Now I'm back off to Кыргыз Республикасы.


  1. Moral of the story: if it looks flat, dry, hot, red and harsh, it must be Australia. Africa is far more interesting.

    I should never have picked the former.


  2. I am doing a report on this topic and am wondering why you chose to put distance on the x-axis and points on the y-axis???

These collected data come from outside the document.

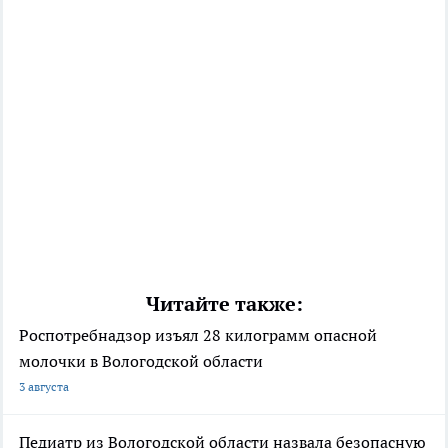
Читайте также:
Роспотребнадзор изъял 28 килограмм опасной
молочки в Вологодской области
3 августа
Педиатр из Вологодской области назвала безопасную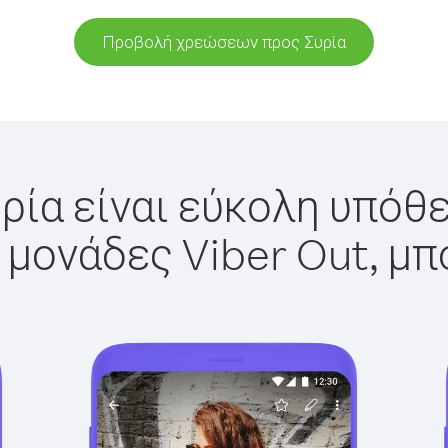
Προβολή χρεώσεων προς Συρία
ρία είναι εύκολη υπόθε
 μονάδες Viber Out, μπ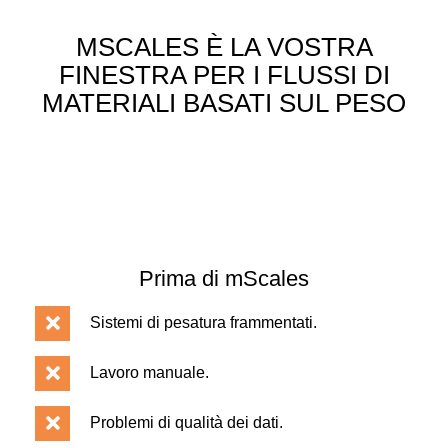
MSCALES È LA VOSTRA
FINESTRA PER I FLUSSI DI
MATERIALI BASATI SUL PESO
Prima di mScales
Sistemi di pesatura frammentati.
Lavoro manuale.
Problemi di qualità dei dati.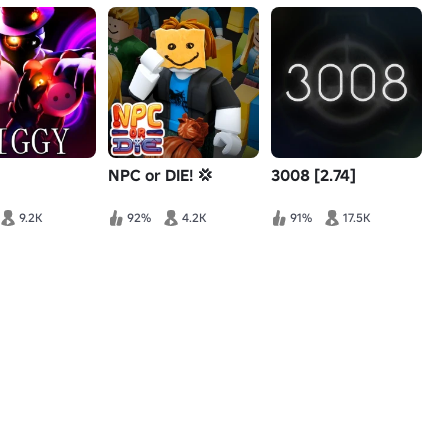
NPC or DIE! 💢
3008 [2.74]
9.2K
92%
4.2K
91%
17.5K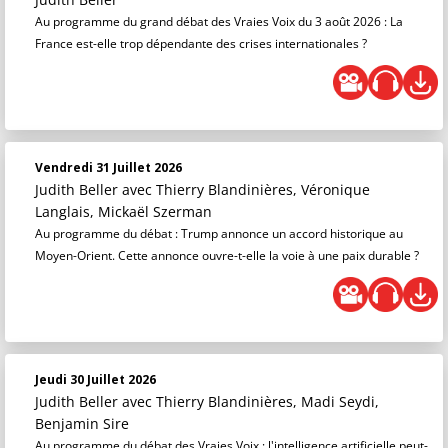
Au programme du grand débat des Vraies Voix du 3 août 2026 : La
France est-elle trop dépendante des crises internationales ?
Vendredi 31 Juillet 2026
Judith Beller
avec Thierry Blandinières, Véronique
Langlais, Mickaël Szerman
Au programme du débat : Trump annonce un accord historique au
Moyen-Orient. Cette annonce ouvre-t-elle la voie à une paix durable ?
Jeudi 30 Juillet 2026
Judith Beller
avec Thierry Blandinières, Madi Seydi,
Benjamin Sire
Au programme du débat des Vraies Voix : l'intelligence artificielle peut-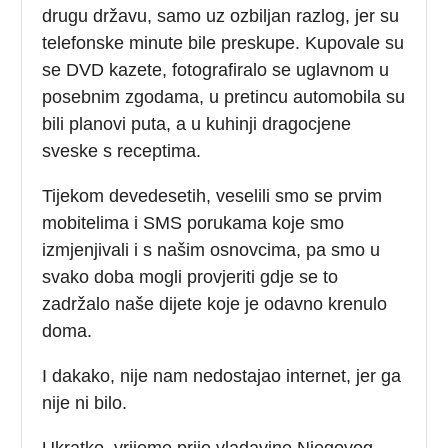
drugu državu, samo uz ozbiljan razlog, jer su
telefonske minute bile preskupe. Kupovale su
se DVD kazete, fotografiralo se uglavnom u
posebnim zgodama, u pretincu automobila su
bili planovi puta, a u kuhinji dragocjene
sveske s receptima.
Tijekom devedesetih, veselili smo se prvim
mobitelima i SMS porukama koje smo
izmjenjivali i s našim osnovcima, pa smo u
svako doba mogli provjeriti gdje se to
zadržalo naše dijete koje je odavno krenulo
doma.
I dakako, nije nam nedostajao internet, jer ga
nije ni bilo.
Ukratko, vrijeme prije vladavine Njegovog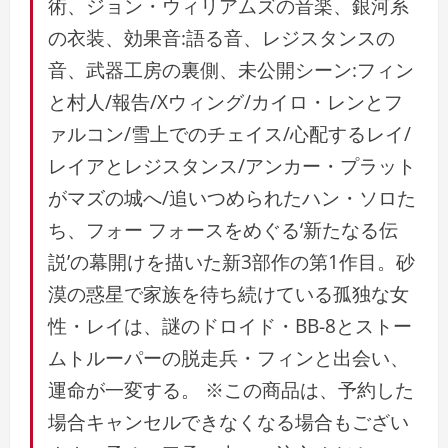
術、ジョン・ウィリアムズの音楽、銀河系
の衣装、効果音:語る音、レジスタンスの
音、武器工房の裏側、未公開シーン:フィン
と村人/報告/Xウィング/カイロ・レンとフ
ァルコン/雪上でのチェイス/心配するレイ/
レイアとレジスタンス/アンカー・プラット
がマズの城へ/追いつめられたハン・ソロた
ち、フォー フォースをめぐる‘新たなる伝
説’の幕開けを描いた新3部作の第1作目。砂
漠の惑星で家族を待ち続けている孤独な女
性・レイは、謎のドロイド・BB-8とストー
ムトルーパーの脱走兵・フィンと出会い、
運命が一変する。 ※この商品は、予約した
場合キャンセルできなくなる場合もござい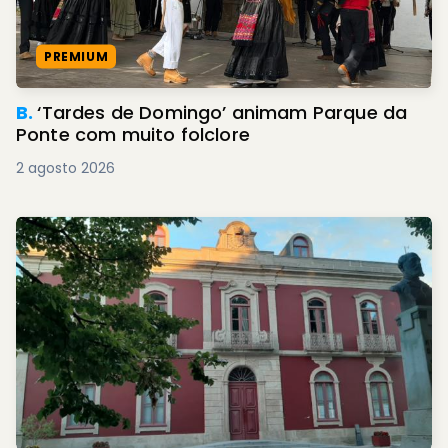
PREMIUM
B.
‘Tardes de Domingo’ animam Parque da
Ponte com muito folclore
2 agosto 2026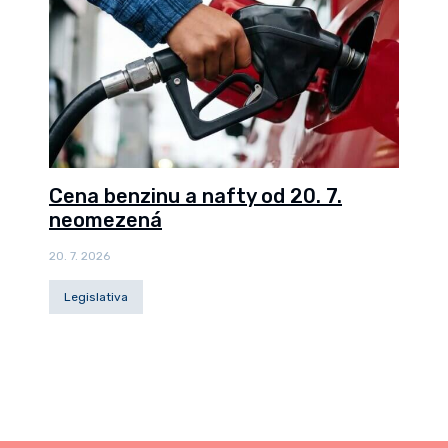
Cena benzinu a nafty od 20. 7.
neomezená
20. 7. 2026
Legislativa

    1. Because distance is the independent variable (over which geoguessr has no control) and score is the dependent variable (the algorithm of which I am here attempting to deduce). There is a convention that the indep var is X and depend is Y. But I don't feel very strongly about this could be the other way around.- same story.

  3. I took 233 data points from goeguessr games with distances ranging from less than 1 m up to 14000 km. I found that it follows a nice exponential decrease. In fact the expression: points = 5000*exp(-6.707329E-5*d) gave the score to the nearest integer. To turn it into an integer adding 0.5 and taking the greatest integer value in the result gave the exact score in every case. The Excel form looks like this: points = INT(5000*exp(-6.707329E-5*d)+.5)

    1. That's a super-weird exponent. You have to wonder whether the designers are counting in Octal. Me, I use the RAND function a lot in Excel to generate 'real' datasets for my students to plot a noisy straight line.